**What you have to do**
Quote every line of text in the records below verbatim, omitting the pictures from your answer.

**Listed records**
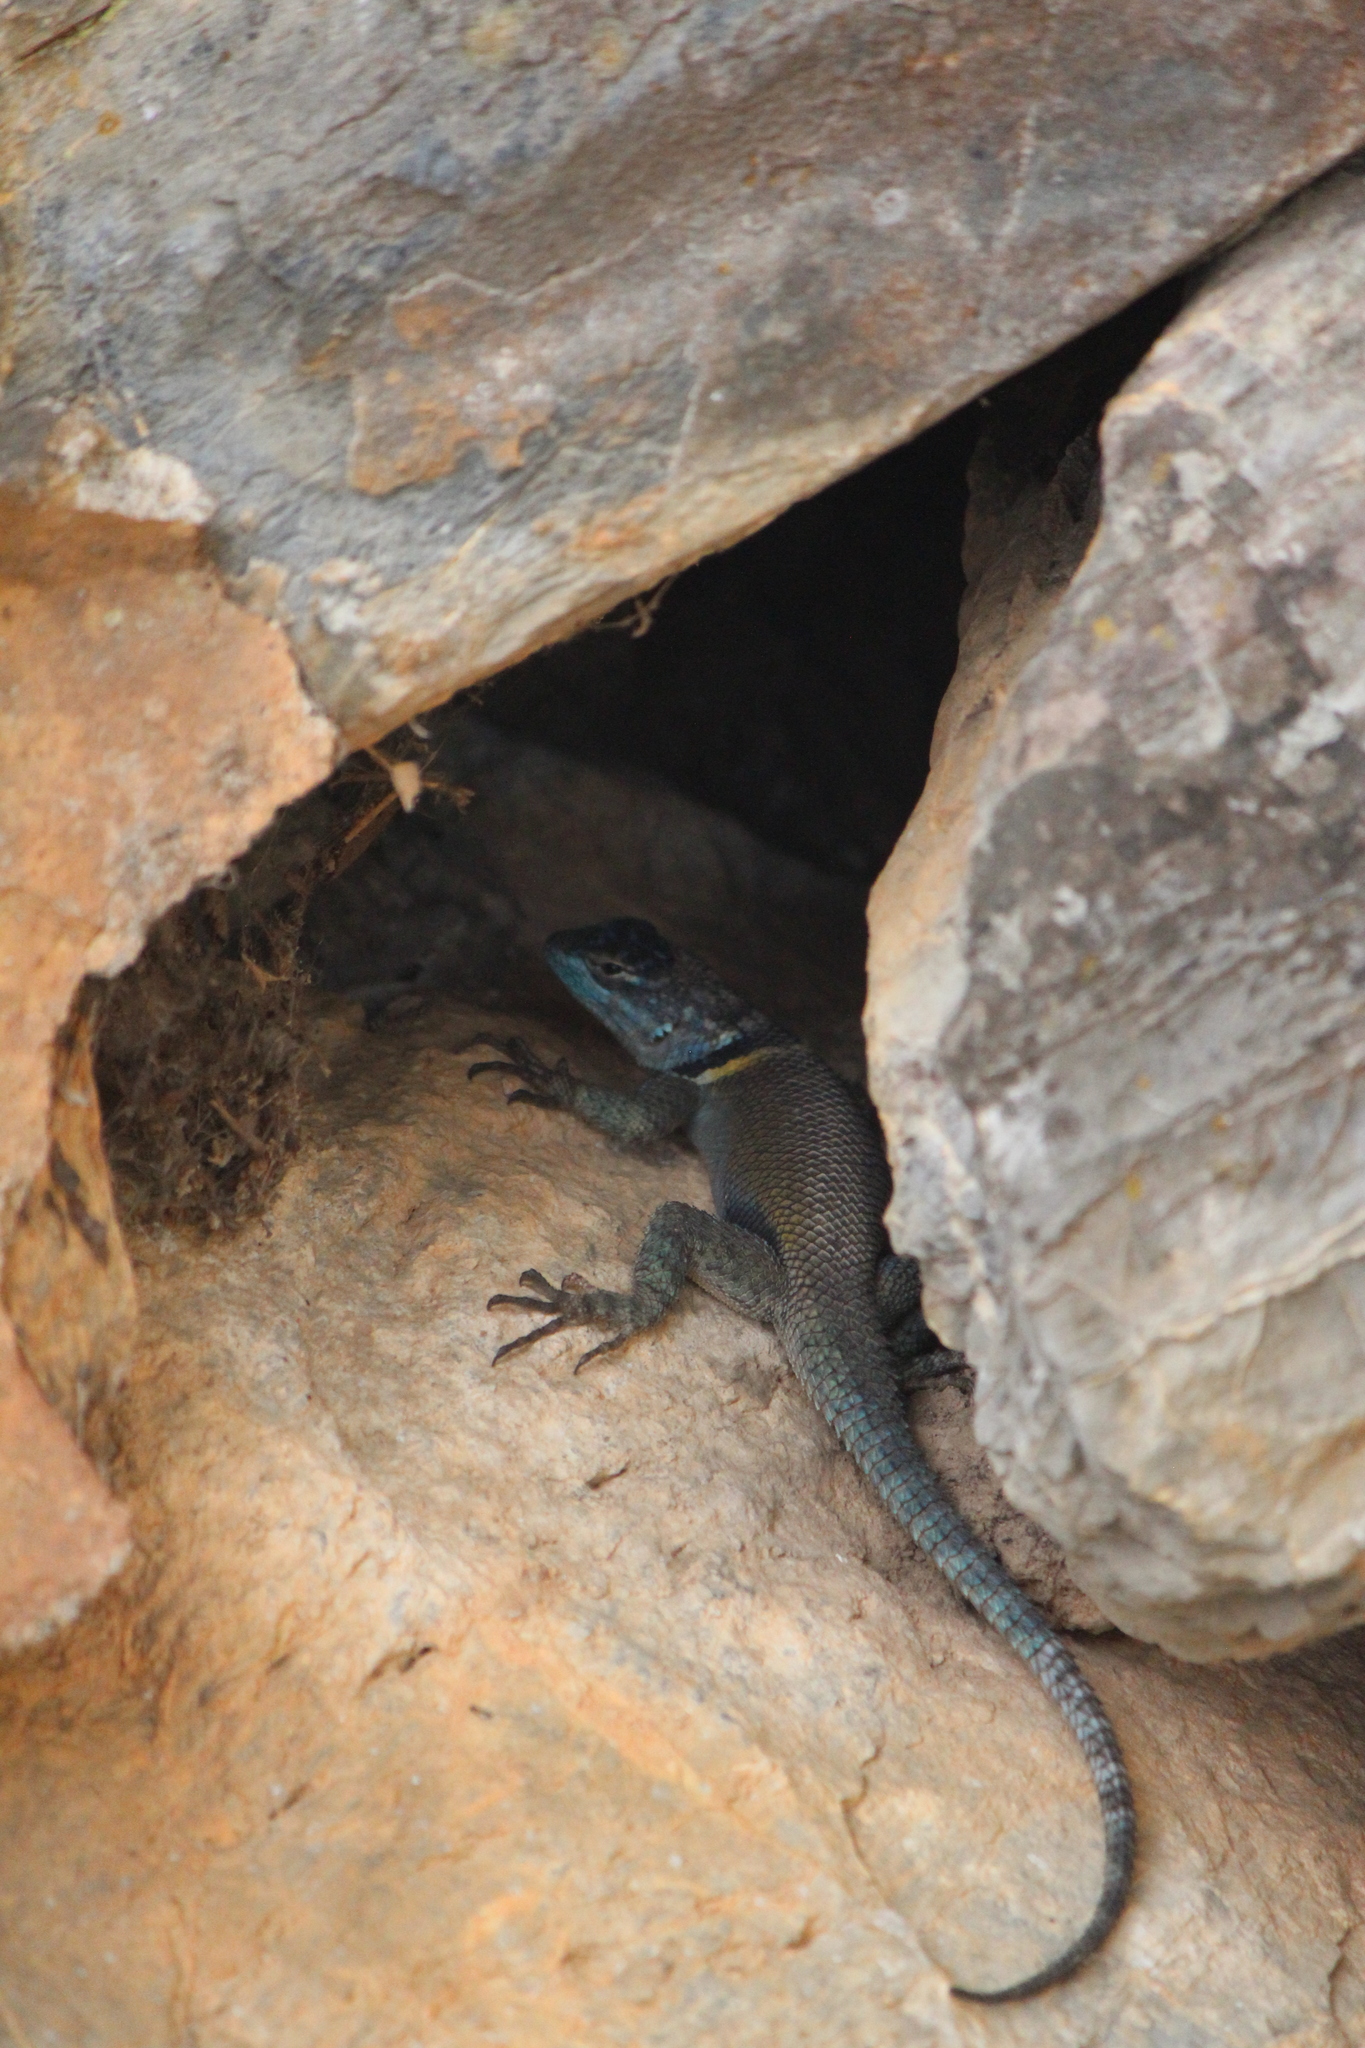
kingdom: Animalia
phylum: Chordata
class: Squamata
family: Phrynosomatidae
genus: Sceloporus
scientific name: Sceloporus minor
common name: Minor lizard
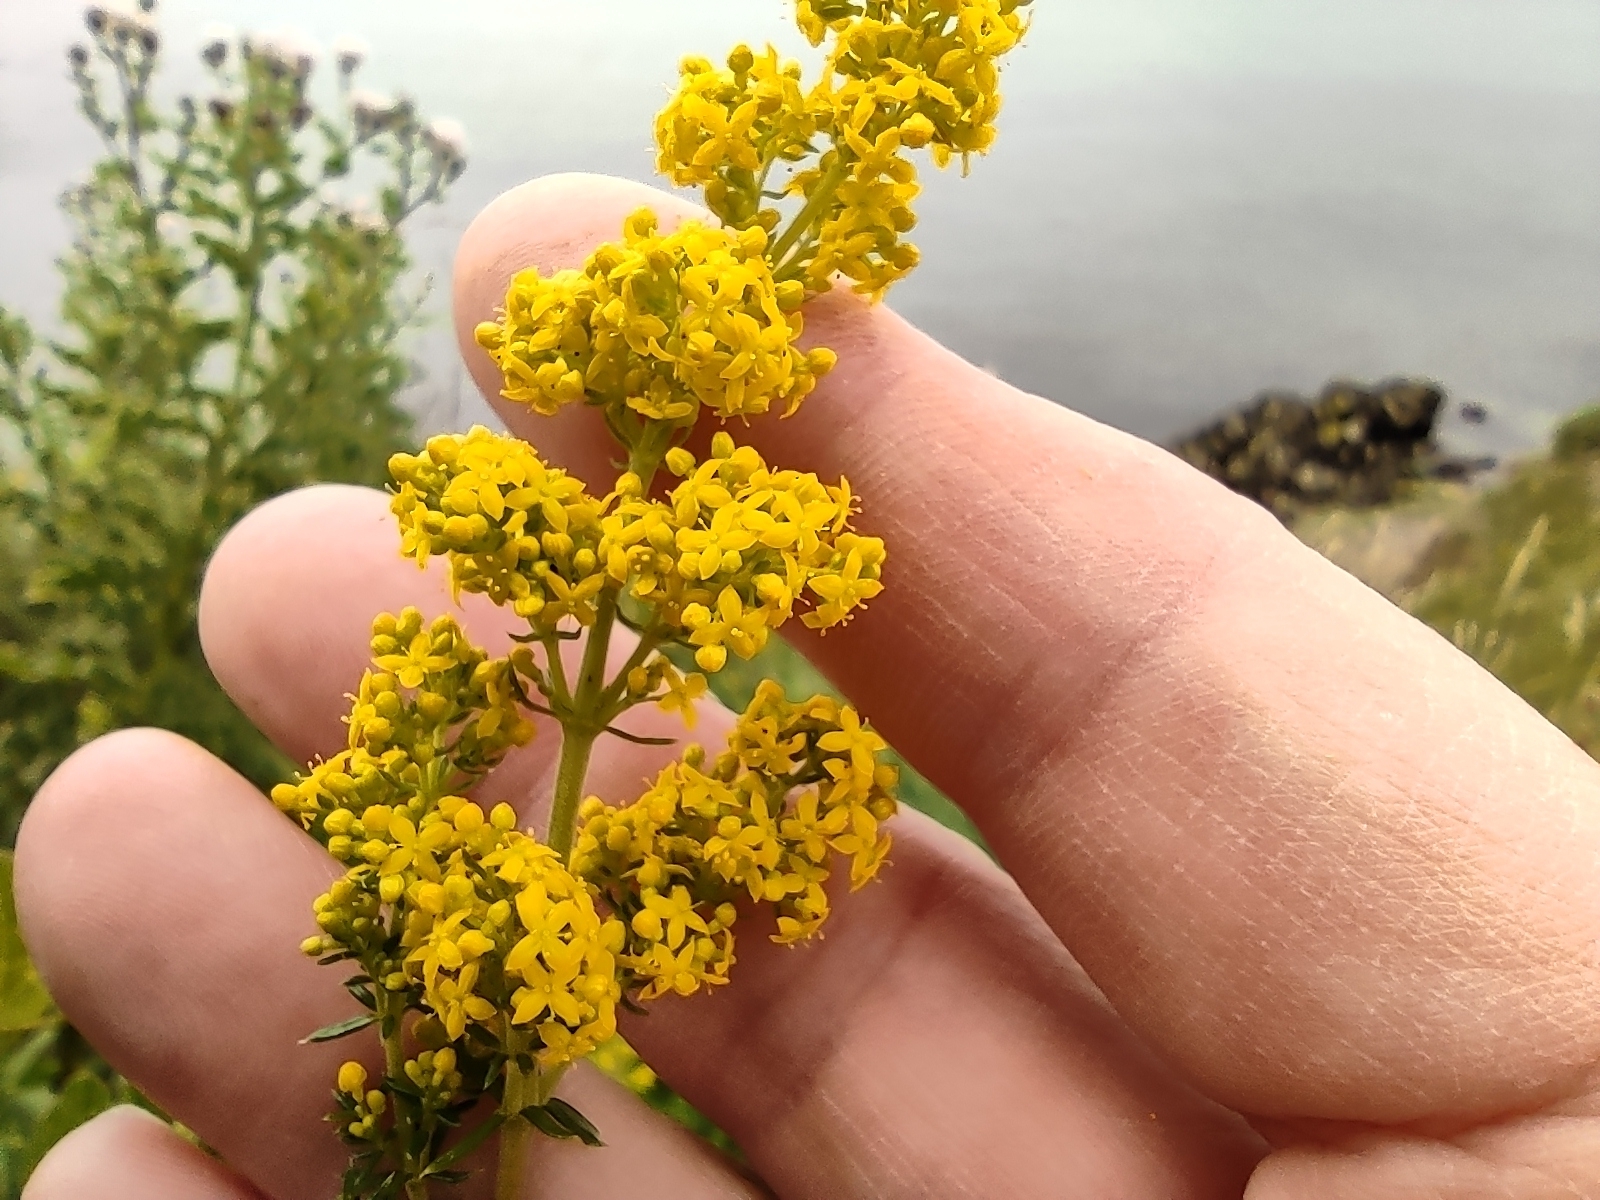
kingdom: Plantae
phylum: Tracheophyta
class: Magnoliopsida
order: Gentianales
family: Rubiaceae
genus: Galium
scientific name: Galium verum
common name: Lady's bedstraw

**Exercise answer**
kingdom: Animalia
phylum: Chordata
class: Squamata
family: Phrynosomatidae
genus: Sceloporus
scientific name: Sceloporus minor
common name: Minor lizard
kingdom: Plantae
phylum: Tracheophyta
class: Magnoliopsida
order: Gentianales
family: Rubiaceae
genus: Galium
scientific name: Galium verum
common name: Lady's bedstraw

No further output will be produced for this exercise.